● Do this
Set out these lines as a Markdown table with two columns, Row and Line, numbering the rows in order starting at 1. Leave out any blank lines and all pictures.

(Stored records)
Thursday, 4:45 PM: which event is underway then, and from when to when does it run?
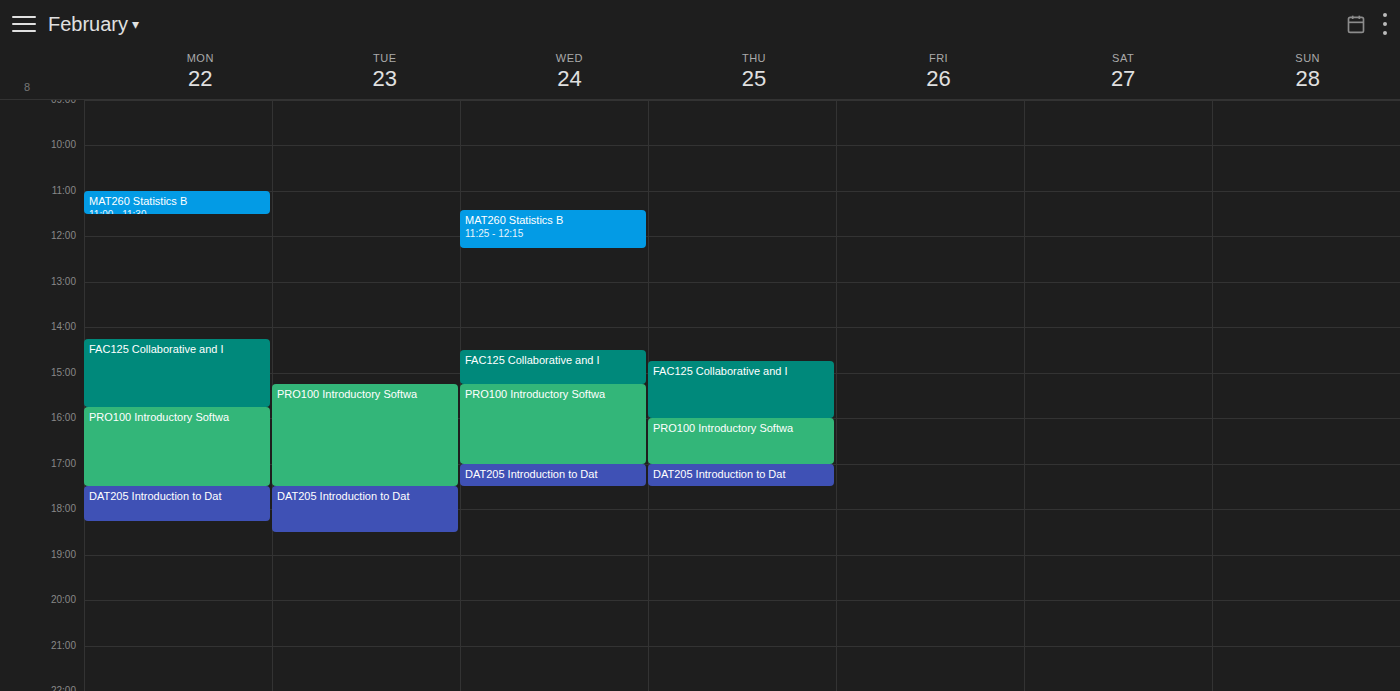
"PRO100 Introductory Softwa", 4:00 PM to 5:00 PM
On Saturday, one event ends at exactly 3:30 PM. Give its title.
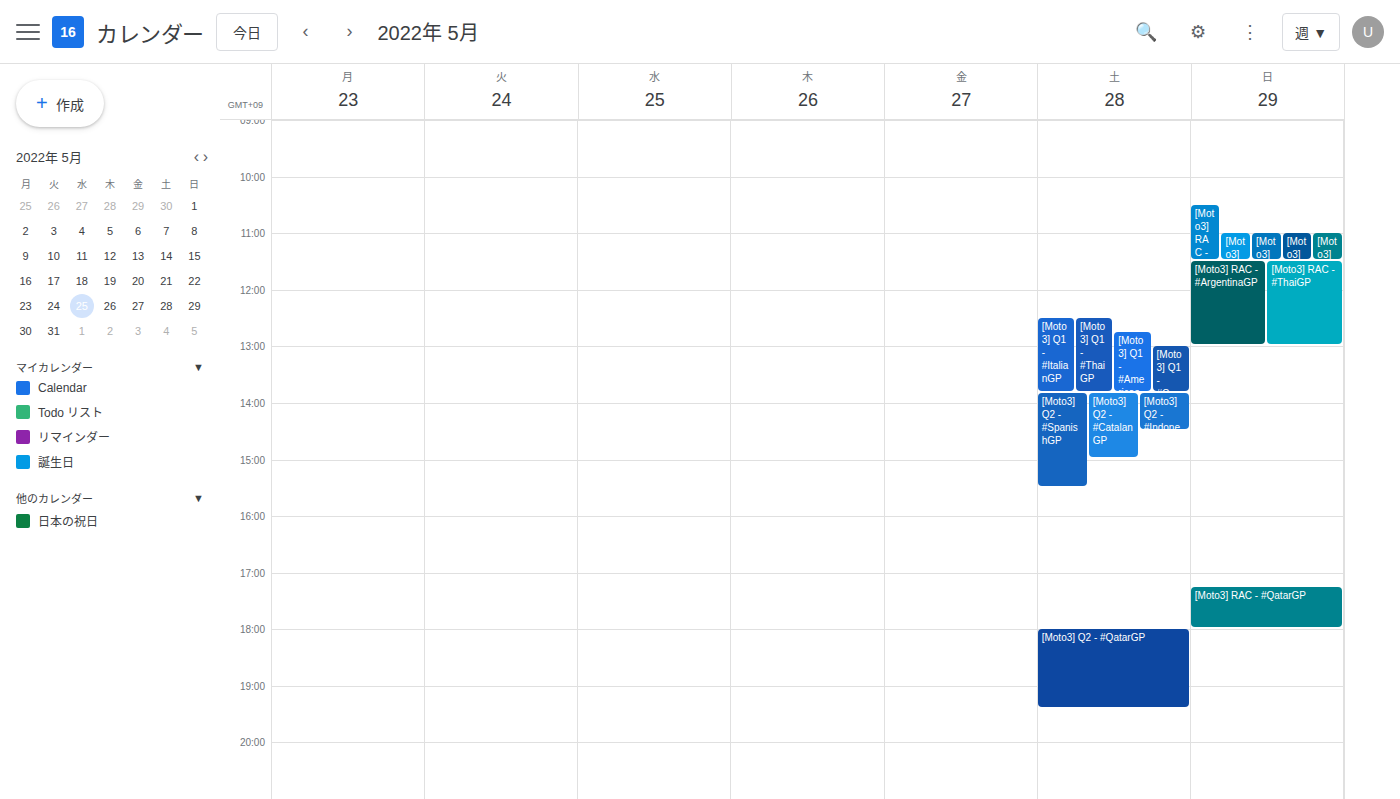
"[Moto3] Q2 - #SpanishGP"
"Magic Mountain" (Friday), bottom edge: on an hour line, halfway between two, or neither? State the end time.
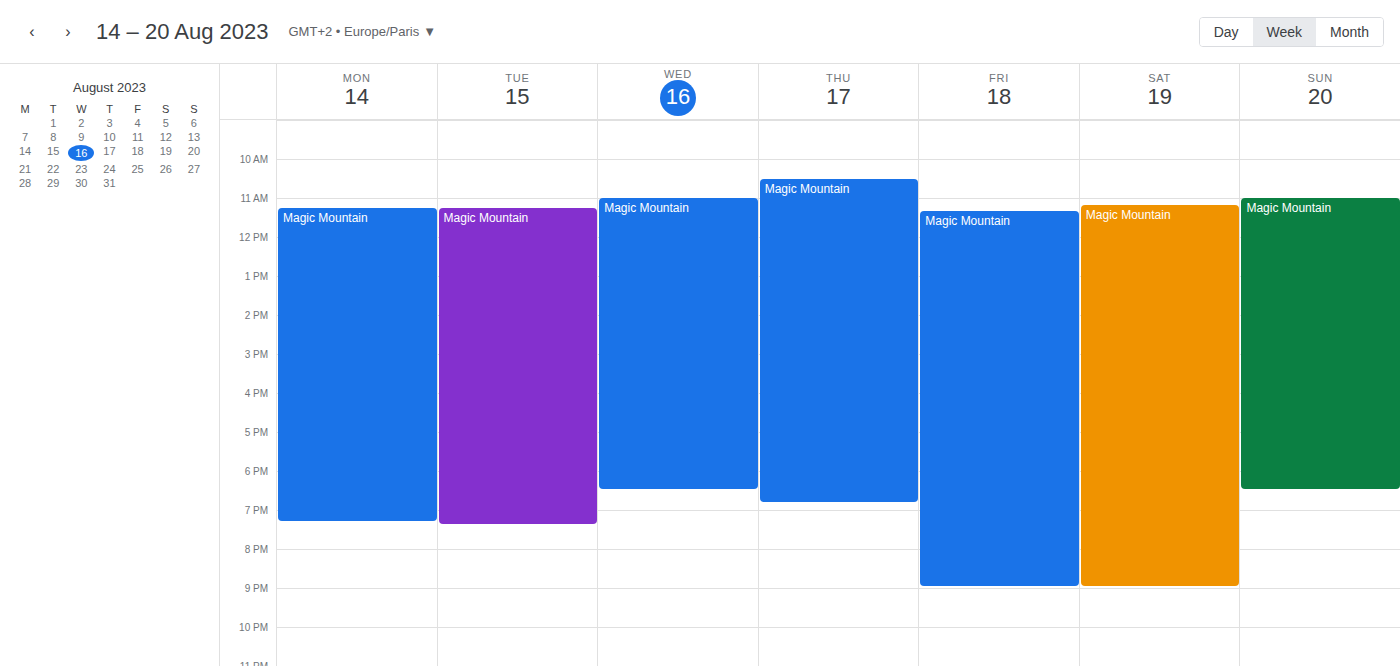
9:00 PM -- exactly on the 9 PM line.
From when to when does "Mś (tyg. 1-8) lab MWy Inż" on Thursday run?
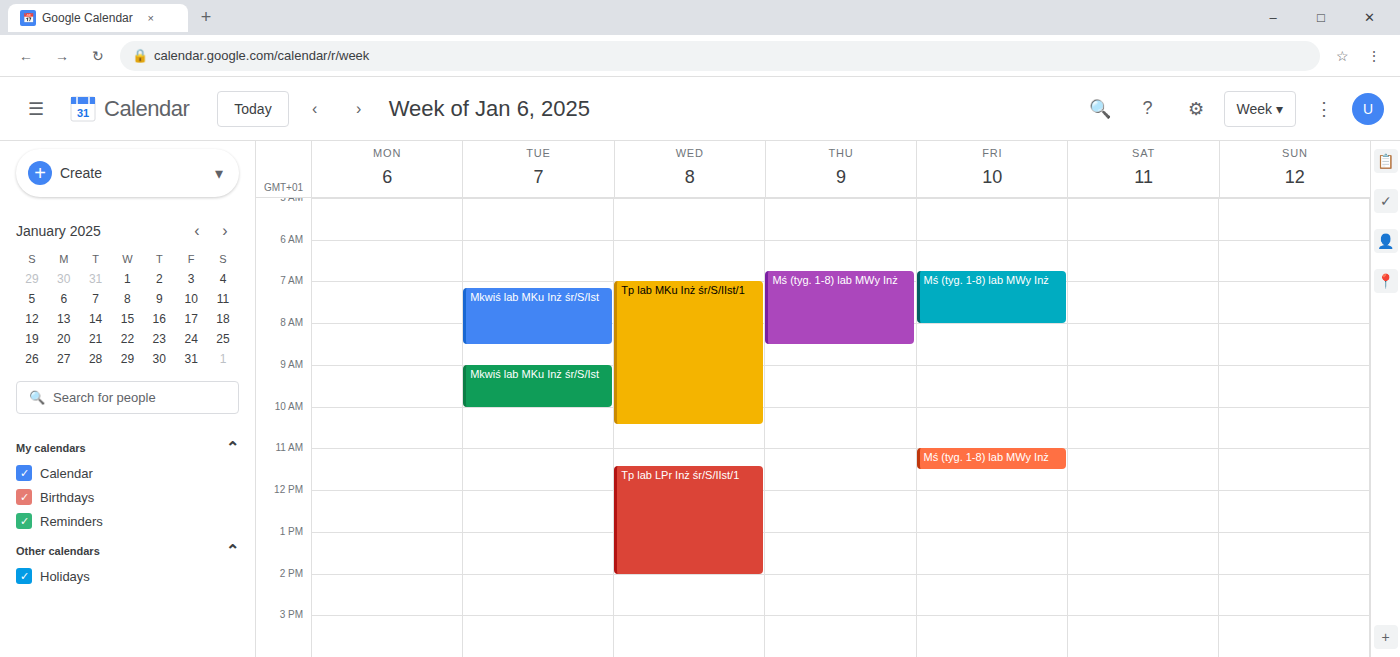
6:45 AM to 8:30 AM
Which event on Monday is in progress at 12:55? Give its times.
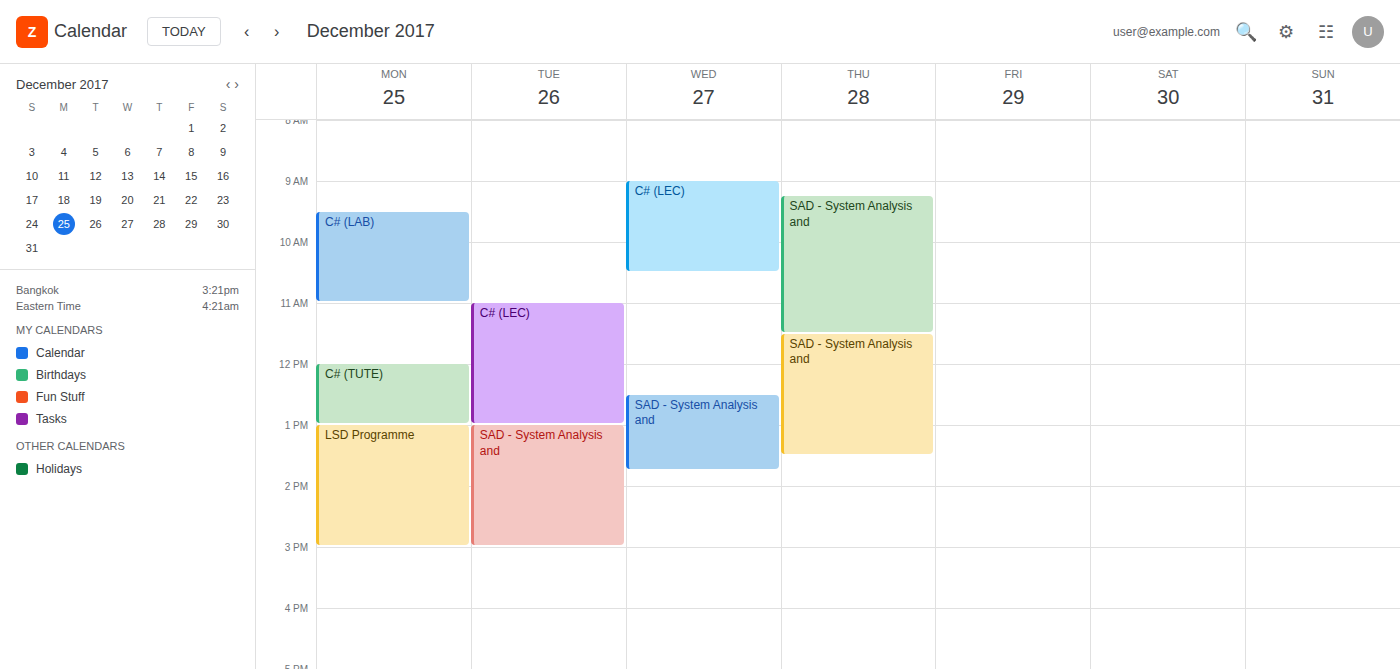
"C# (TUTE)", 12:00 to 13:00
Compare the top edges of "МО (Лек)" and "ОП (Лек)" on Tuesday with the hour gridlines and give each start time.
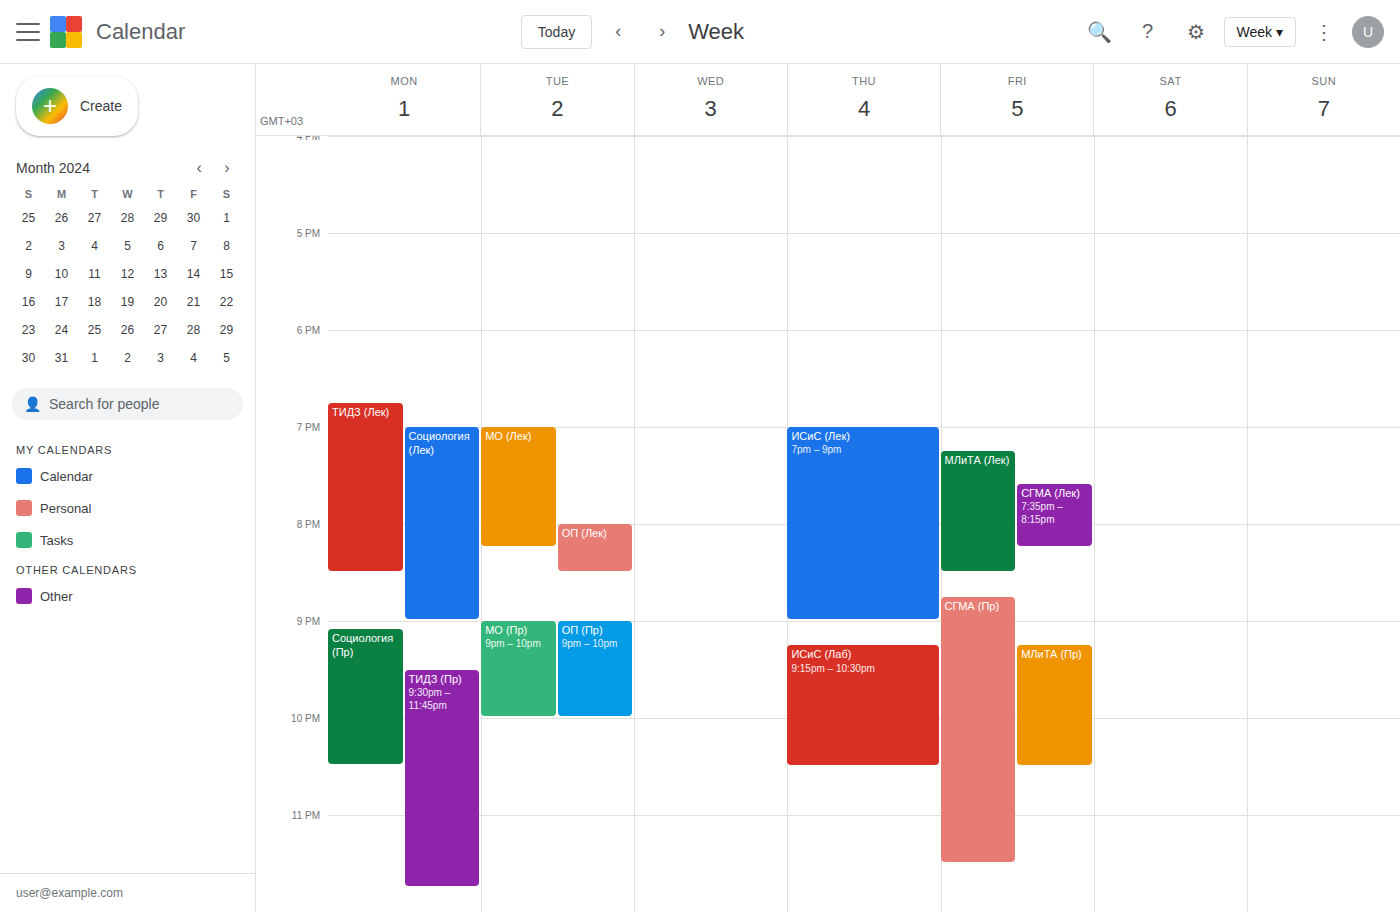
"МО (Лек)": 7:00 PM, exactly on the 7 PM line. "ОП (Лек)": 8:00 PM, exactly on the 8 PM line.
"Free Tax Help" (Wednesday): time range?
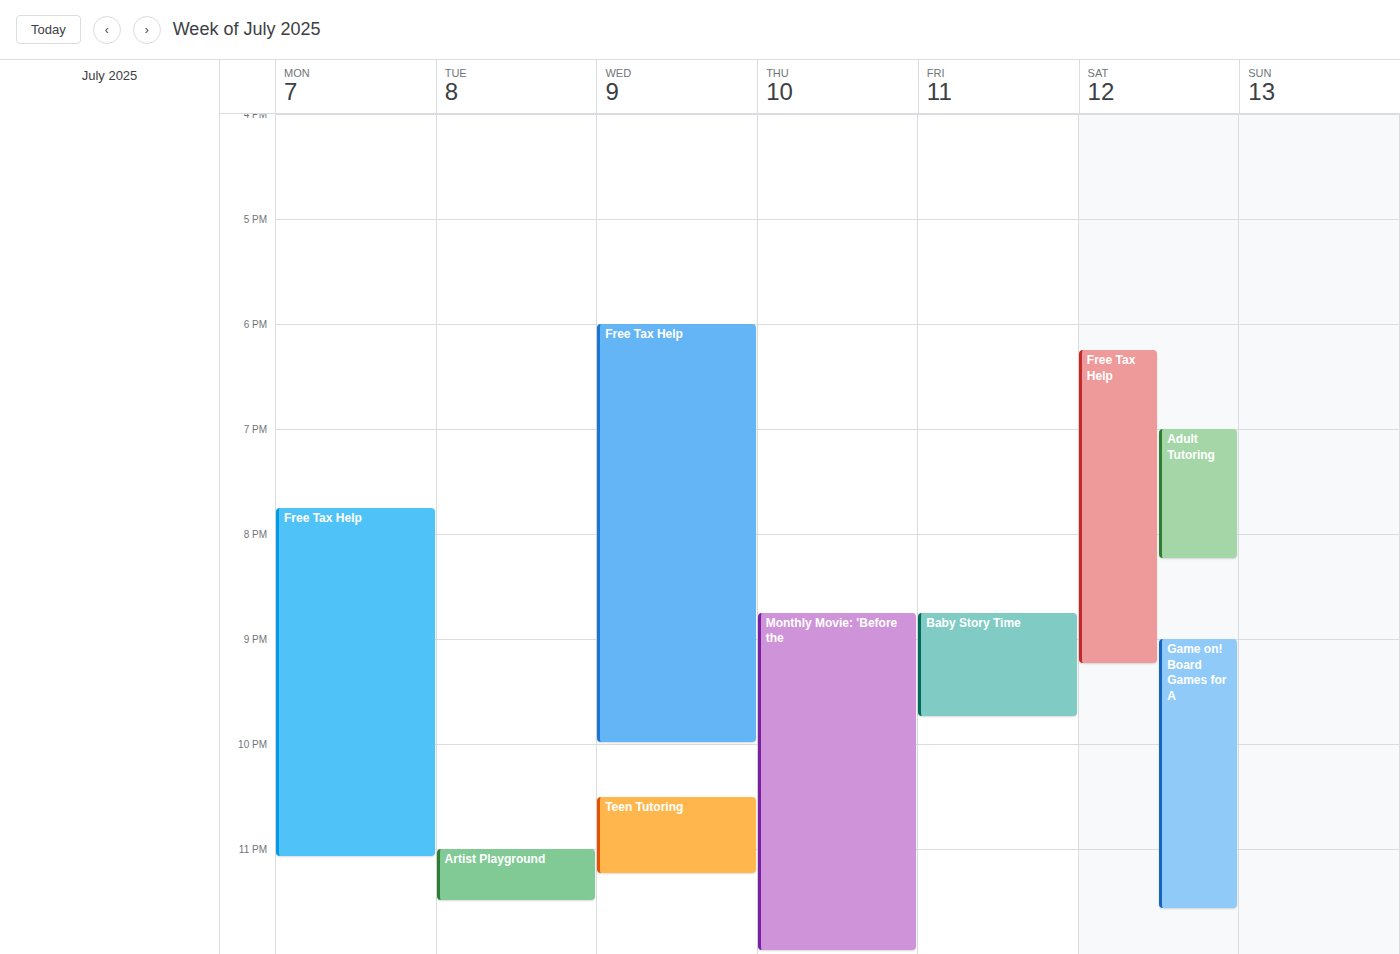
6:00 PM to 10:00 PM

● Task response
| Row | Line |
|---|---|
| 1 | Thursday, 4:45 PM: which event is underway then, and from when to when does it run? |
| 2 | "PRO100 Introductory Softwa", 4:00 PM to 5:00 PM |
| 3 | On Saturday, one event ends at exactly 3:30 PM. Give its title. |
| 4 | "[Moto3] Q2 - #SpanishGP" |
| 5 | "Magic Mountain" (Friday), bottom edge: on an hour line, halfway between two, or neither? State the end time. |
| 6 | 9:00 PM -- exactly on the 9 PM line. |
| 7 | From when to when does "Mś (tyg. 1-8) lab MWy Inż" on Thursday run? |
| 8 | 6:45 AM to 8:30 AM |
| 9 | Which event on Monday is in progress at 12:55? Give its times. |
| 10 | "C# (TUTE)", 12:00 to 13:00 |
| 11 | Compare the top edges of "МО (Лек)" and "ОП (Лек)" on Tuesday with the hour gridlines and give each start time. |
| 12 | "МО (Лек)": 7:00 PM, exactly on the 7 PM line. "ОП (Лек)": 8:00 PM, exactly on the 8 PM line. |
| 13 | "Free Tax Help" (Wednesday): time range? |
| 14 | 6:00 PM to 10:00 PM |